Food Assistance Program UC Berkeley strives to ensure that all students have access to nutritious food. Currently enrolled students may be eligible for Cal 1 Card dollars or other food assistance. Click here for more information including eligibility criteria.

Forbearance A type of postponement of loan repayment.  The borrower does not need to pay the principal during the forbearance period, but interest continues to accrue and must be paid, even on subsidized loans.  Forbearances are usually granted by the lender in cases of financial hardship or other unusual circumstances when the borrower does not qualify for deferment.

Gift Aid: Financial aid, such as grants and scholarships, which does not need to be repaid.

Income-Driven Repayment Most federal student loans are eligible for at least one income-driven repayment plan. If your income is low enough, your payment could be as low as $0 per month. Click here for information about the different income-driven repayment plans available.

Origination fee Most federal student loans have loan fees that are a percentage of the total loan amount. The loan fee is deducted proportionately from each loan disbursement you receive. This means the money you receive will be less than the amount you actually borrow. You’re responsible for repaying the entire amount you borrowed and not just the amount you received.

Outside Resource Any type of financial assistance that you are receiving from a donor outside of the University.
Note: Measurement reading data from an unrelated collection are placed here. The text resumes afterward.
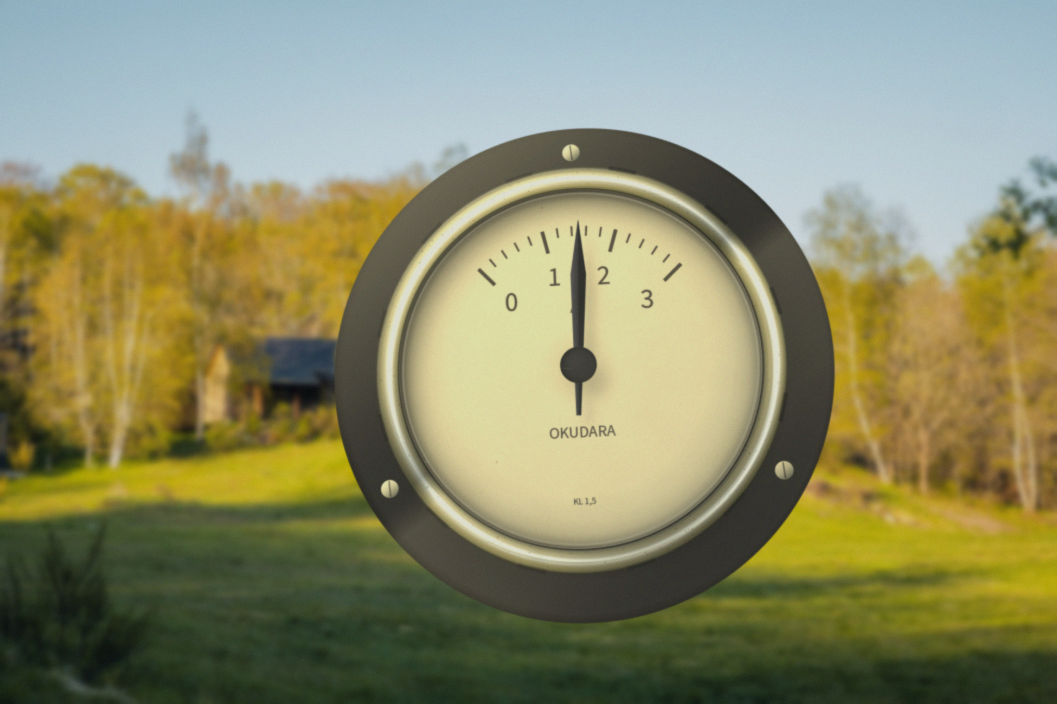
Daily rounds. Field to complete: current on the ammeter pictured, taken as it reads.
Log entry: 1.5 A
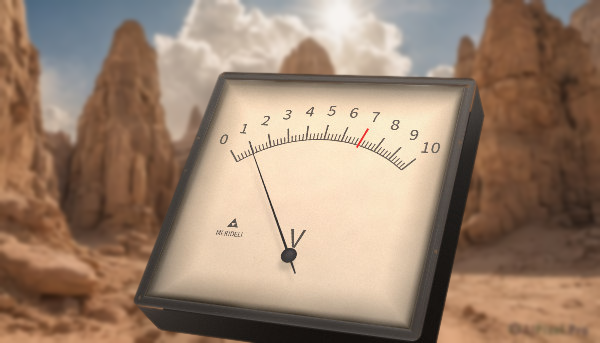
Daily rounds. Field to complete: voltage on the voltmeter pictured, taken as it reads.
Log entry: 1 V
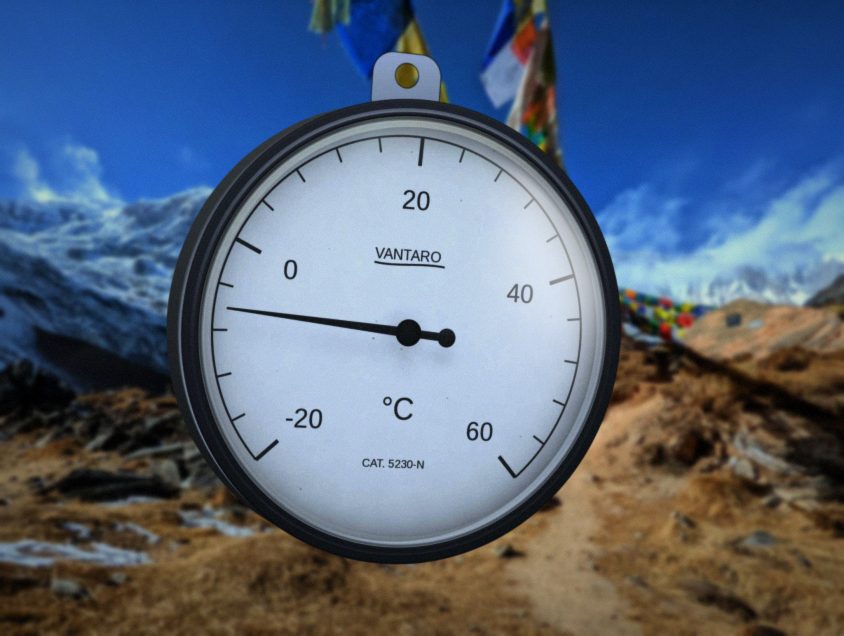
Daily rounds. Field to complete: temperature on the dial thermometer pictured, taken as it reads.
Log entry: -6 °C
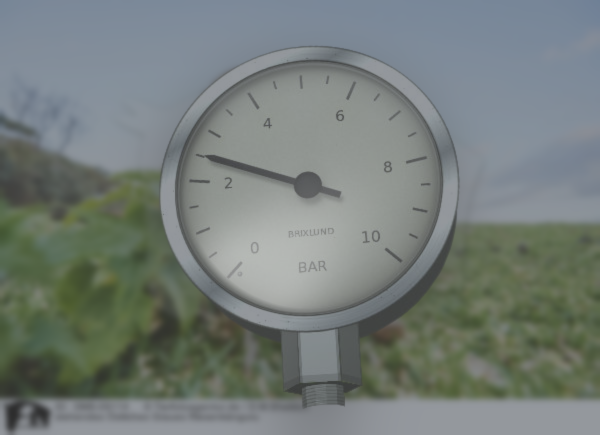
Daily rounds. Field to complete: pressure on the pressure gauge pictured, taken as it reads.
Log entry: 2.5 bar
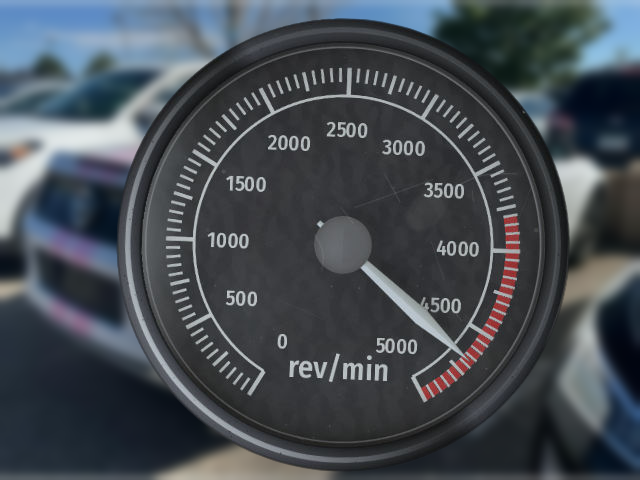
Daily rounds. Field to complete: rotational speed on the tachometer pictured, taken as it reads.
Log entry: 4675 rpm
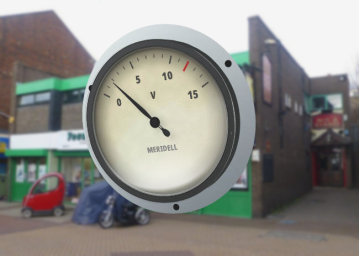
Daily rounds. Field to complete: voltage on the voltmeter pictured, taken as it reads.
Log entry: 2 V
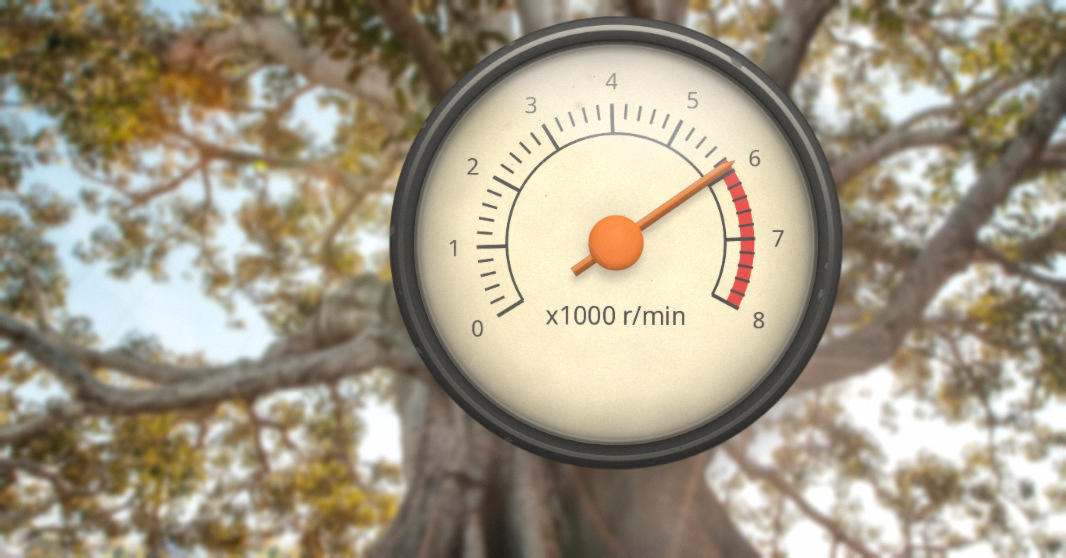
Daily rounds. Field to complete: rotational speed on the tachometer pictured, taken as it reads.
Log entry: 5900 rpm
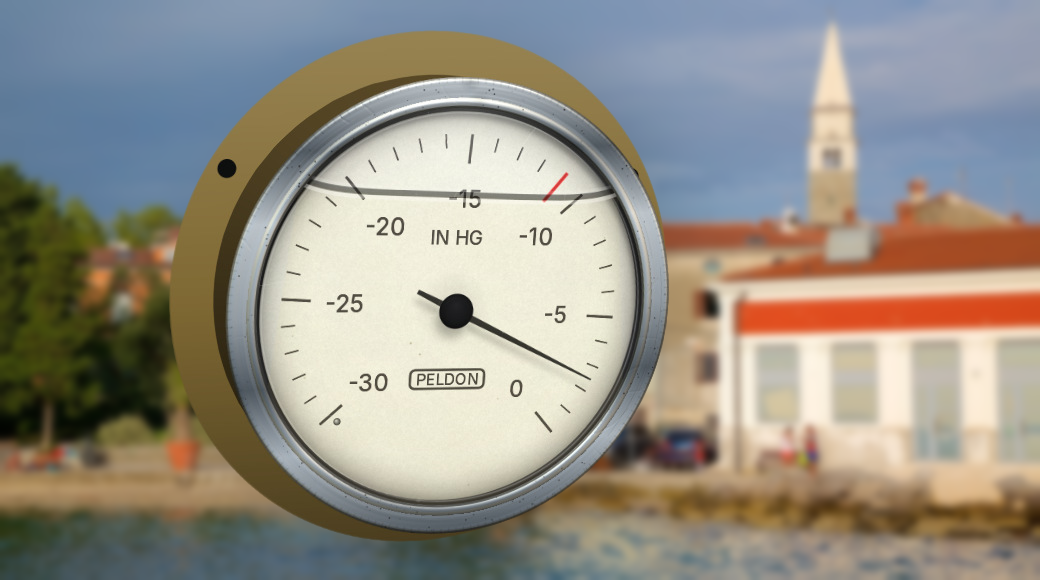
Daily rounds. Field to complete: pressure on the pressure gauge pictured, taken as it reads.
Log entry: -2.5 inHg
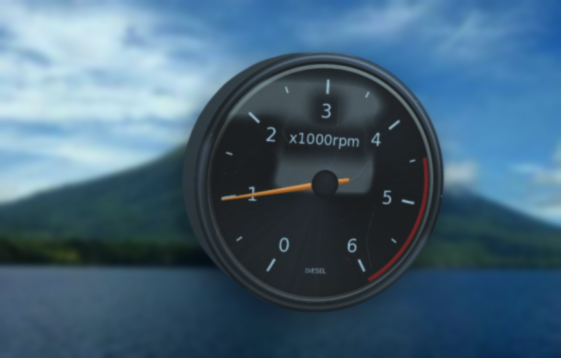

Outside scholarships, prepaid tuition plans, and VA educational benefits are examples of outside resources.

Overaward An overaward may exist when the student’s need-based aid exceeds the student’s financial need, the student’s total financial aid awards exceed the cost of attendance, or both. In some but not all cases, financial aid will be reduced to resolve the overaward.

Private loans Education loans from private lenders, typically used to supplement the education loans offered by the federal government.

Public Service Loan Forgiveness Program (PSLF) Under PSLF, full-time public service employees may qualify for forgiveness of the balance of their loan after 120 on-time monthly payments (10 years).  PSLF only applies to federal loans made through the Direct loan program (Subsidized and Unsubsidized Stafford Loans, PLUS Loans, and Consolidation Loans).

Subsidized Loan The federal government pays the interest on subsidized loans, such as Subsidized Stafford Loans and Perkins Loans, while the student is in school. As of July 2012, the subsidized loan is no longer available to graduate level (including law) students.

Unsubsidized Student Loan Students who have unsubsidized loans are charged interest on the loan as soon as the loan is disbursed. Although students do not have to make payments while they are enrolled at least half-time in college, interest is being charged on the loan. All PLUS loans are unsubsidized.

Work-Study The Federal Work-Study program provides undergraduate and graduate students with part-time employment during the school year. The federal government pays a portion of the student’s salary, making it cheaper for departments and businesses to hire the student. For this reason, work-study students often find it easier to get a part-time job. Eligibility for Federal Work-Study is based on need.